Some of the most effective ways to live with beavers involve methods of maintaining drainage near their ponds, said Nina Bell, with Northwest Environmental Advocates.

“(Beavers) belong everywhere,” Bell said. “And if we keep thinking that they don’t belong where we are — and we, people, are everywhere — then that does not bode well for the beavers.”

American beavers — the continent's largest rodent — provide particularly good habitat for rearing juvenile salmon by slowing down stream channels, according to NOAA Fisheries.

“We should be restoring beaver populations, not targeting them for cruel deaths with leg hold traps and other awful devices set by (Wildlife Services),” Adkins said.
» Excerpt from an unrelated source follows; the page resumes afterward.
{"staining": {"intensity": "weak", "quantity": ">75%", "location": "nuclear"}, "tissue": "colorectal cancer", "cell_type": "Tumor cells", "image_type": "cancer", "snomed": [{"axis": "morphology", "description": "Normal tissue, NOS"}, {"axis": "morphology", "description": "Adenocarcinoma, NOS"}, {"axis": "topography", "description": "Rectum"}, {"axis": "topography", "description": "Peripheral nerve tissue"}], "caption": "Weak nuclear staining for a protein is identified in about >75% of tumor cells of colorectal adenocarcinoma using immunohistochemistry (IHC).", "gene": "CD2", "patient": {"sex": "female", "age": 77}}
The groups want Wildlife Services to look at how killing beavers in Oregon can harm threatened and endangered species, a requirement of the Endangered Species Act. They also want the federal government to use more non-lethal methods to control beaver conflicts.

In a 2006 report, the Oregon branch of Wildlife Services listed "protecting timber from bear and beaver damage" as one of its top priorities.

But in a 2015 report, it said one of the top research projects in the state was "evaluating the importance of beaver to the life history of salmon and steelhead."

Adkins said they will continue to look at how beavers are managed in other states.

The federal government now has 60 days to respond.